I remember the next two hours as a jumble of images: the pulsating lights of the trucks; the smoke that kept pouring out when there were no more flames; the look on Dave’s face; the way Zack held his father in his arms and cried with him. We waited for the firefighters to remove Marcy’s remains, but with the effort now designated as recovery rather than rescue, and her body considered part of a crime scene, the police told us it would be hours before that happened.
I put my arms around Aunt Iris. She had borne the burden of Marcy for years, and in some ways, her burden had finally been lifted. Now Zack’s father was bearing the brunt of the pain. My eyes met Zack’s. I ached for him and Dave.
We left Aunt Iris’s car where she had parked it earlier, in the employee lot on the estate. She told the sheriff she had “sensed” the gate’s entry code, but I thought it just as likely that Marcy had divulged it at some point. McManus’s deputy drove us home, then stayed and drank some stale instant coffee. Later I found out he had been told not to question us. I was grateful to the sheriff; while I could have insisted on having a lawyer present, there was no controlling what Aunt Iris might say with or without legal advice. She wandered from room to room, and I held my breath, hoping she would not talk to the grandfather clock or smash a mirror. She didn’t, and the young deputy never ventured out of our kitchen.
At three a.m., Sheriff McManus arrived, accompanied by a fire investigator and Zack. Earlier Zack had called his uncle, who had made the drive from Philadelphia and was now with Dave.

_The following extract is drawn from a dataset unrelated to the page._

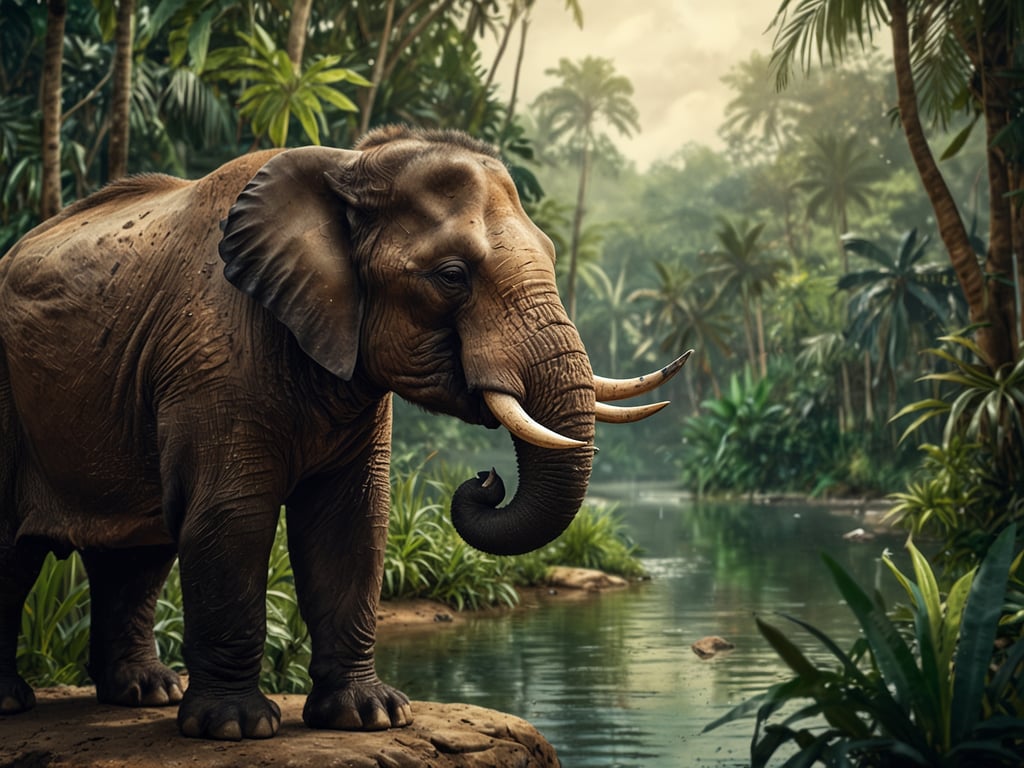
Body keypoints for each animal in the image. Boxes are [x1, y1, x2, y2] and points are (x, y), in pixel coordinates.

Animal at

In a quiet discussion on the porch, I told them that Marcy had admitted to killing Mick, my mother, and Uncle Will, and that the police should look for forensic evidence of the third murder beneath the gazebo. I assumed she had killed Uncle Will while he was fishing on the estate and that Uncle Will’s equipment might be found nearby. I then asked what I needed to know most: If it “ha
ppened” that Aunt Iris had “suspicions” about Marcy’s crimes, would she face charges? The sheriff said his unprofessional opinion was that mental incompetency would get her off the hook but that I needed to phone her attorney and have her present when he questioned her. He also advised me of my rights.
Returning to the kitchen, I suggested to Aunt Iris that she go up to her room and rest. She was exhausted and didn’t fight me on it. Then the four of us sat down to piece together the story of that evening.
At 7:15, Zack had driven Erika to an appointment with McManus and the fire investigator, having convinced her that if she didn’t come clean, he would go to the authorities himself. When Zack had stood guard outside the house Friday and discovered the obsessive Elliot Gill watching the upstairs windows, he didn’t know what to think, except that the facts of the arson game had to be revealed immediately so that the police could figure things out before another tragedy occurred.
Returning home from his and Erika’s meeting with authorities, Zack found that his father was still at a business dinner, but, unknown to Zack, Marcy had come home and read my note. Audrey, ever watchful for evil acts, had observed and happily reported to Marcy that I had stolen Zack’s boat and headed up-creek. Marcy must have guessed where I was going and realized I was giving her a golden opportunity to get rid of me.
She instructed Audrey not to tell Zack that I had come for him. Later the note I had written was found in Marcy’s purse. It was Zack’s theory that Marcy had planned to give the note to the police and tell them about my previous assault. Erika’s three friends had unwittingly provided Marcy with cover for another murder. It wasn’t clear when Marcy’s final plan for me came together. As the fire investigator pointed out, quantities of accelerants are readily available in country houses, and Marcy was familiar with her childhood home.
Audrey did not tell Zack about the note, but, fortunately for me, she couldn’t resist telling him about the stolen boat. Setting out in his father’s cruiser, Zack had spotted the anchored rowboat, then the ladder that I’d left against the bank. Following my route, he had found Iris semiconscious in the garden. At that point he called 911 on his cell.